Rachel Carson tinha razão quanto ao facto de ser necessário mais conhecimento sobre tecnologias novas, mais controlo independente do seu uso e sobre o facto dos poluentes persistentes se espalharem nos ecossistemas, com problemas ambientais potenciais muito relevantes.

 

Não tinha razão nenhuma sobre a forma como se deve lidar com isso (todas as suas previsões sobre o futuro, mais ou menos como acontece com qualquer pessoa que resolva descrever hoje o que vai acontecer amanhã, revelaram-se grosseiramente erradas), ao pretender que a solução era não recorrer aos químicos de síntese e diabilizar os interesses dos que ganham dinheiro criando soluções para problemas reais.

 

No fundo, um bocado como o que define o ponto de ruptura entre a parte do movimento ambientalista de que faço parte (em qualquer caso, ultra-minoritária) e a generalidade do movimento ambientalista (o tal das teorias de conspiração) sobre o regadio.

 

Para a esmagadora maioria do movimento ambientalista, o regadio e, genericamente, a intensificação agrícola (um bocadinho selectiva, é muito divertido ver a diferença de encarnecimento contra o olival intensivo por comparação com a razoável complacência para com a vinha), deve ser combatido na raiz, defendendo-se o montado, a produção extensiva de alimentos e outras coisas que tais que conhecemos há duas ou três gerações.

 

Não consigo perceber como ao introduzir água e nutrientes, ou seja, aumentando a produtividade primária, que o mesmo é dizer a base das cadeias tróficas, se obtêm sistemas piores ou com menos opções.

 

É verdade, é nessa parte em que estamos todos de acordo, que ao intensificar o uso agrícola (ou florestal) estamos a simplificar sistemas (desde sempre, desde que deixámos de ser caçadores-recolectores, portanto muito antes do capitalismo e da "entrada em cena do dinheiro"), e que nessa simplificação se perde diversidade.

 

Ganhamos riqueza, morremos mais tarde, alimentamo-nos melhor, somos mais a usar o engenho humano para gerir melhor as nossas vidas e o nosso mundo, somos mais criativos, vivemos vidas com mais liberdade, ou seja, há benefícios decorrentes das tecnologias, incluindo a química, com largo destaque.
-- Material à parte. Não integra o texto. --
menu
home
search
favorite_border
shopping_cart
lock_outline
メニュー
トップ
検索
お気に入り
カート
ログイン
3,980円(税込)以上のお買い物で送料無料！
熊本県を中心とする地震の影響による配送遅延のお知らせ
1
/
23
Gostaria de sublinhar esta contribuição da química para a nossa qualidade de vida para contrariar a ideia de que para se ser ambientalista é preciso ser quimiofóbico (embora isso não pareça incoerente com o facto de se defender que o uso de contraceptivos químicos foi fundamental para redefinir o papel das mulheres na sociedade).

 

Se, para ter tudo isto, temos de simplificar sistemas e perder valores que não queremos perder, o que temos é de melhorar os nossos modelos de gestão, usar melhor o génio humano, para reintroduzir complexidade nesses sistemas, mantendo os benefícios que resultam do facto de sermos capazes de manipular a água e os nutrientes para aumentar a produtividade dos sistemas.

 

Comigo não contam para a posição dominante no movimento ambientalista, que essencialmente é uma posição reaccionária de medo da mudança e de recusa da tecnologia.

 

Tenho muito respeito pelas comunidades Amish, que se mantêm fiéis aos seus valores, mas eu não partilho esses valores: eles que vivam como entenderem, e que me deixem a mim viver como entender.